事業所得と雑所得の計算方法の違いによる影響
上記で見てきたとおり、事業所得と雑所得では計算方法に違いがあります。
そのため、稼いだ金額が事業所得に該当するのか、雑所得に該当するかで、税金計算上に与える影響は大きいものとなります。
事業所得となるのか雑所得となるのかの判断基準【判例を基に】
その所得が「事業所得」となるのか「雑所得」となるのかの区別は、その所得の発生の原因となった経済活動が社会通念上事業といえるかとった点が重要になります。そのため、実際の判断では実にさまざまな要素を「総合考慮」して判断がされることになります。
ある経済活動が社会通念上事業といえるかどうかについて、判例では以下の事項を総合的に判断することになると述べています。

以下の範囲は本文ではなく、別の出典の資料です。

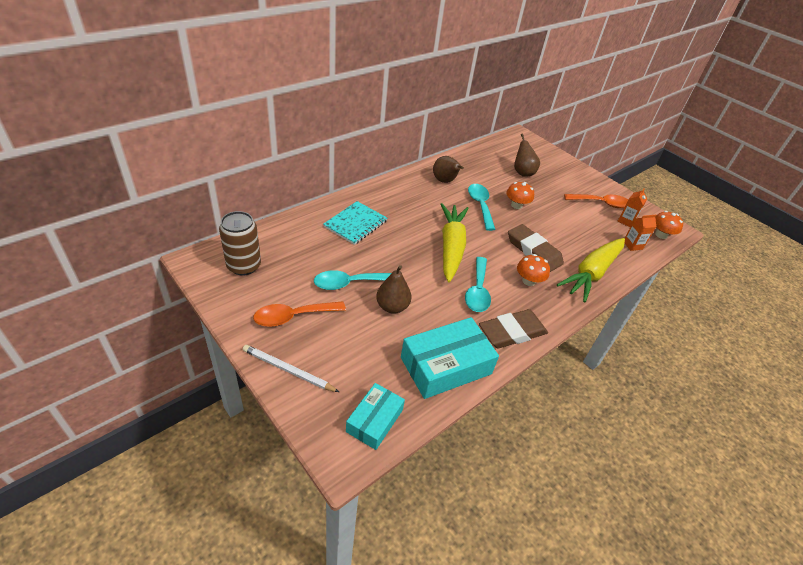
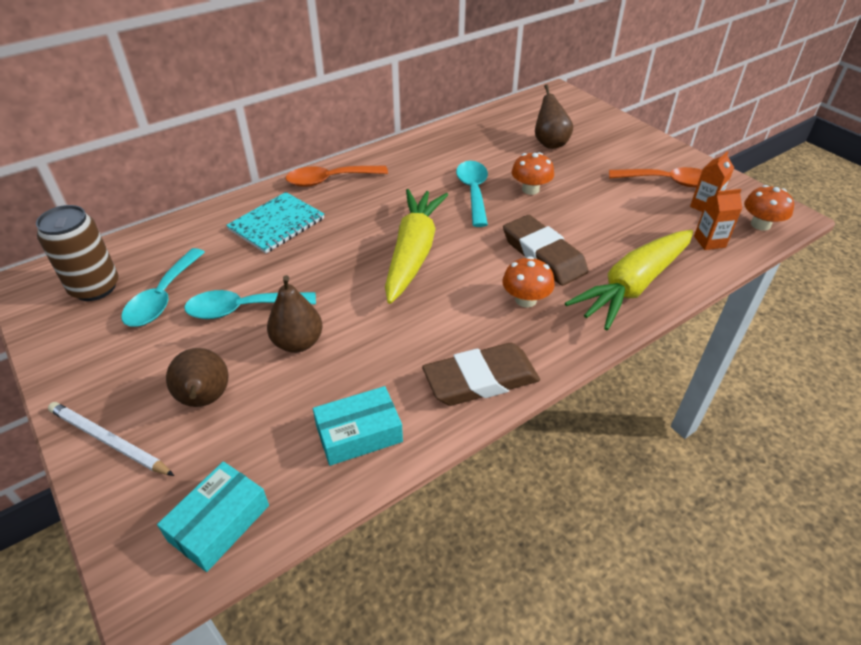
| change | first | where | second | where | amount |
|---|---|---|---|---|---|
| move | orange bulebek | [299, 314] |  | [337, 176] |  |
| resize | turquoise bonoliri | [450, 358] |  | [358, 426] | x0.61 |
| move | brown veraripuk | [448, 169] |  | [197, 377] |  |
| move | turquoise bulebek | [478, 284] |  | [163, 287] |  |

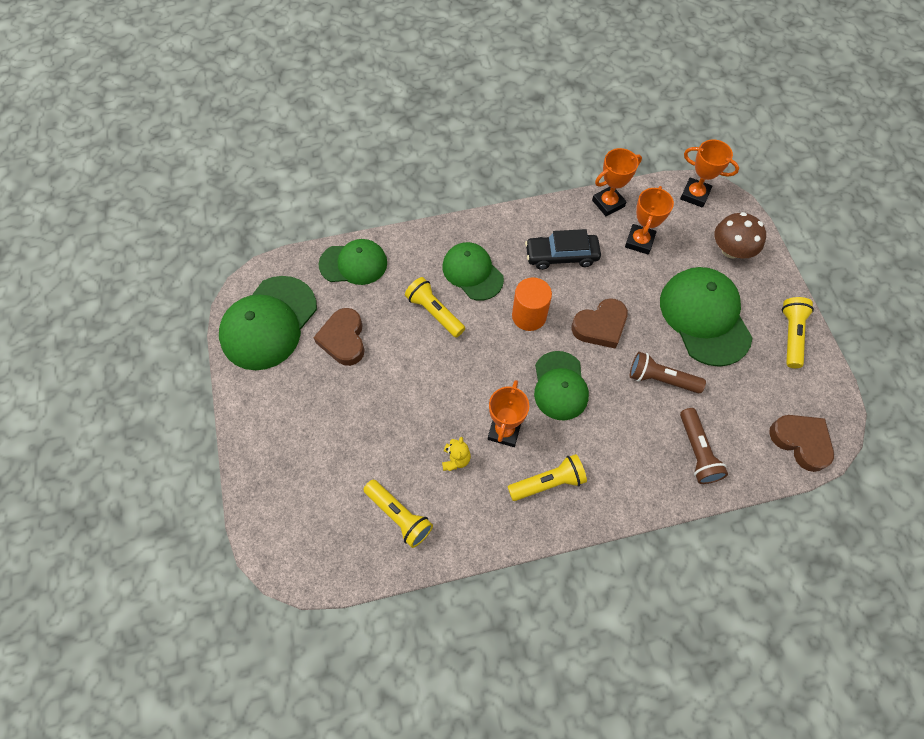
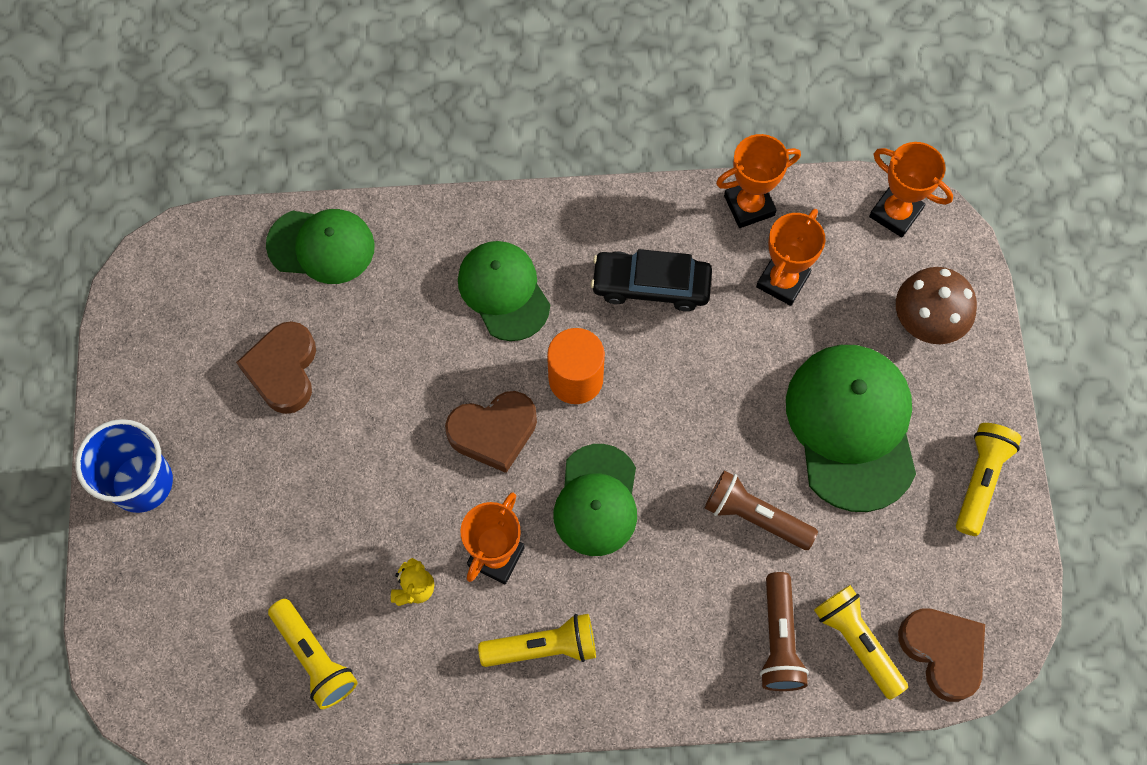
| change | first | where | second | where | amount |
|---|---|---|---|---|---|
| delete | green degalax | [268, 323] |  |  |  |
| move | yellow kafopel | [435, 307] |  | [861, 642] |  |
| move | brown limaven | [599, 323] |  | [491, 432] |  |
| insert |  |  | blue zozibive | [124, 466] |  |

納税者の経済活動が、所得税法上の事業所得を生ずべき事業に該当するかどうかについては、以下の項目等を基に総合的に判断することになる。
- 対価を得て継続的に行われているかものかどうか。
- 自己の危険(責任)と計算において、独立的に営まれているものかどうか。
- 営利性・有償性を有し、かつ、反復継続して遂行する意思と社会的地位とが客観的に認められるかどうか。
- 社会通念上事業とみとめられるものかどうか。
さらに、その所得が「事業所得」となるのか「雑所得」となるのかの区別について争われたその他の裁判例の中では、次のような傾向があります。
- その経済活動の成果で「暮らしをたてることができる」 → 事業所得
- 本業の他に経済活動を行っている → 雑所得
- 投機性の強い(損失を生じやすい)経済活動で現に損失が生じている → 雑所得
このように判断基準に具体的な考慮要素が多数あげられていますが、特に所得獲得の「安定性」の有無が重視される例が多いため、事業所得とするためには安定性が認められることが重要であると考えられます。